Sometimes, I watch on TV about how a fostered or adopted child desperately seeks out his or her natural parents, just to realise how crass or materialistic the natural parents are, and feels awfully disappointed.

I would tell myself that this would never happen to me. I was, after all, making an analogy about the parentage thing. And for Malaysia to disappoint me? Come on! HA HA HA!

Recently, it happened to me.

My father bought a shophouse as a gift to my mother about 20 or 30 years ago.

He had bought a few properties in his better days. When his business hit a downturn, he sold them off to support his business, except the shophouse for my mother - because my mother refused to sell it for whatever reasons.

My father was sure that he had paid off the bulk of the housing loan, which stood at RM 90k then, but last year, when he tried to get the title deed of the house from the authority after he learnt that the developer went bankrupt and the Malaysia insolvensi took the house back, the lawyer representing him claimed that the authority wanted documentary proof that he had paid for the house. My father is not the most meticulous person where finance is concerned. He did not keep all the receipts he received for paying off the housing loan, but he did not think that was a case for concern. The incompetent lawyer sent in whatever receipts my father could find and came back telling him that he still owed the authority RM 58k.

= Activities =
[a] In the shophouse account, how much did the lawyer say the father still owed the authority?
[b] Carry the shophouse account forward from its last sentence, keeping the same first-person voice.
The lines that come next are not needed.

= Supplied information =
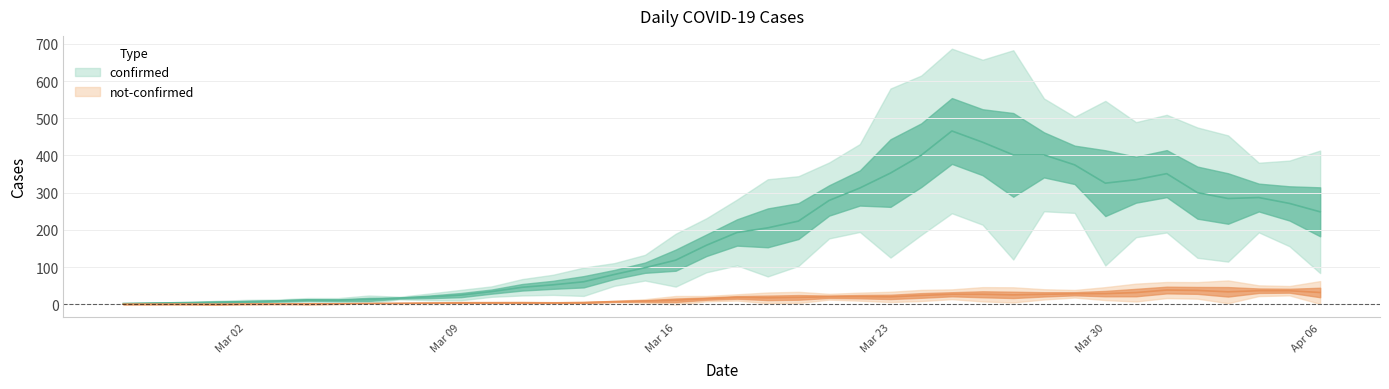

At which category is the sum across all series the highest?

2020-03-27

= Replies =
[a] RM 58k.

[b]
Enraged, my father refused to pay the RM 58k.

Subsequently, without any written warning, the insolvensi sent two letters terminating my father's contract, stating that the house was now confiscated by the insolvensi! And if my father wanted to get the house back, he would need to pay RM 140k, the market price, instead!

One shock after another.

I spoke to the lawyer's clerk since June this year, because apparently the clerk was handling the matter.

I told her that we were willing to pay cash upfront and we would like to negotiate on the price - to be reduced to RM 110k.

When I called again in September, after the clerk took too long to revert to us, the clerk said that the insolvensi had agreed to it.

About a month ago, we paid the deposit of RM 11k within three days. In fact, we knew about it on Friday and sent the cheque down on Monday. They promised to call us in two weeks' time and we could have the house after paying the remaining sum.

We waited for more than a month.

I called again last week.

What I heard outraged all of us.

The clerk now said that the insolvensi had not cleared the cheque. They received a new bid for the house and that the new bidder was willing to pay more for the house. So if we wanted the house, we had to pay RM 140k, the 'market price'!

My elder sister was sure that it was a property agent's tactic: to show the cheque to potential buyers and ask them for higher bids if they want the property.

My father was upset that the insolvensi did not keep to what they had promised and had refused to issue a black-and-white to confirm the offer.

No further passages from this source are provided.